The last of the three no's in your home is your boiling or your heating system, okay? This is not a hobby item either, okay? A boiler is basically a very expensive piece of apparatus, kind of the heart of your home. In New York City, we have steam. Most commonly, we have steam. Out in the suburbs, we have a lot of hot water boilers. They're smaller units. They kind of all work on the same principle that water is boiled and circulated in one form or another, either hot water or steam throughout the building to make heat. Normally, you see radiators here in New York City, and this is a very, very elementary drawing of a boiler. I want to tell you why it is a no-no to play with. Coming from somewhere in the building, you have a gas line, a gas shut-off, and then the gas goes into the manifold. Okay? If we were to take the jacket off of the boiler, the service plate, we would see that manifold.

That's what you, when the boiler fires, you'll see a bunch of blue flame shooting up, which should be reason enough not to play with it, and this heats this big cast iron tank full of water. Okay? It sits at a certain level. Now, the water turns into steam, runs up into the piping of the building, runs up the radiators, heats them, turns back into water, and rolls back down to the boiler. Many, many times I have seen in my career that a customer with every good intention came in and was trying to make the boiler fire. Now, when a boiler stops firing, it stops firing for a reason.

Okay? There are a number of different safeties and controls on the boiler designed to protect it, prevent it from exploding, and, thus, bringing the building right down to the foundation. Okay? If you want to see some of that, look around YouTube for exploding boilers, alright? Then, also dry-firing and cracking the boiler which is the most common. So this is what happens. The customer, Mr. Good Intention, comes in, and the boiler's not firing, and he can't figure out why, so he does something like jump out a cable or jump out a wire on the boiler and, lo and behold, the boiler fires. What Mr. Customer doesn't know is the boiler has no water in it. None, not a drop, okay? It's shut off to protect it from firing. The boiler doesn't want to fire with no water in it.

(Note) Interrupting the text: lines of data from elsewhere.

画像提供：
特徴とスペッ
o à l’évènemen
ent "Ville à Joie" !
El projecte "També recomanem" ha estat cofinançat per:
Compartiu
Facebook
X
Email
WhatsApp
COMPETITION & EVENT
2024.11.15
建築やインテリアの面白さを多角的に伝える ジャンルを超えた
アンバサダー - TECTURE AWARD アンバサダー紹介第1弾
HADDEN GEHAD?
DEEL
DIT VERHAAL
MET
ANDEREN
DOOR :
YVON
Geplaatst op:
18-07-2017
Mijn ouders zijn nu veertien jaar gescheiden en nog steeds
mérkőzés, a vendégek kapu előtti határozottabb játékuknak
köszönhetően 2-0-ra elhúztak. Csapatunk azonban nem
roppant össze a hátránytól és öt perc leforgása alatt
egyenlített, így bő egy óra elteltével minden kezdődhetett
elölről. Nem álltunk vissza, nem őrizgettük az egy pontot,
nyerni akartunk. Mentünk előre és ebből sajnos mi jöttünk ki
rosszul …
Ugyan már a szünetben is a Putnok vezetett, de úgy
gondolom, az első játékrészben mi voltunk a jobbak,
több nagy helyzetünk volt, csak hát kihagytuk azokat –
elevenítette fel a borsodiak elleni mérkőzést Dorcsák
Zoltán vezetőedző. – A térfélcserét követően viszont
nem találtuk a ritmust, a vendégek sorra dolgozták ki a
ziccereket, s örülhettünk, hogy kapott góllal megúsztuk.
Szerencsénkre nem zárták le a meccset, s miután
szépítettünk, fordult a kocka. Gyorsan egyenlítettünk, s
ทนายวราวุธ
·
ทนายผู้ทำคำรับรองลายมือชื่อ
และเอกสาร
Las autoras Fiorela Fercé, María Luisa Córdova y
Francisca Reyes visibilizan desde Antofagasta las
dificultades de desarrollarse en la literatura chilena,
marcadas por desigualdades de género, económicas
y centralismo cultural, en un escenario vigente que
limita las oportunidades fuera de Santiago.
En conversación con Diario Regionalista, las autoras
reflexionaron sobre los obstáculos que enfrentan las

So what happens is we super-heat this cast iron block. Now, you can only imagine the cost of some of these boilers. You've seen them in the larger buildings, let's say the Trump Plaza or something like that, the boiler's the size of a small yacht. Alright? It dry fires. This cast iron, which is a brittle metal, gets red-hot, glowing hot, and then water rushes in and hits that cast iron, and it cracks right in half, splits right down the middle. Whole boiler's gone, okay? These are not things to play with, folks. Just leave the boiler alone. If it fails, unless you're a boiler man or a plumber, call one of us, and we'll come take care of it and fix it for you.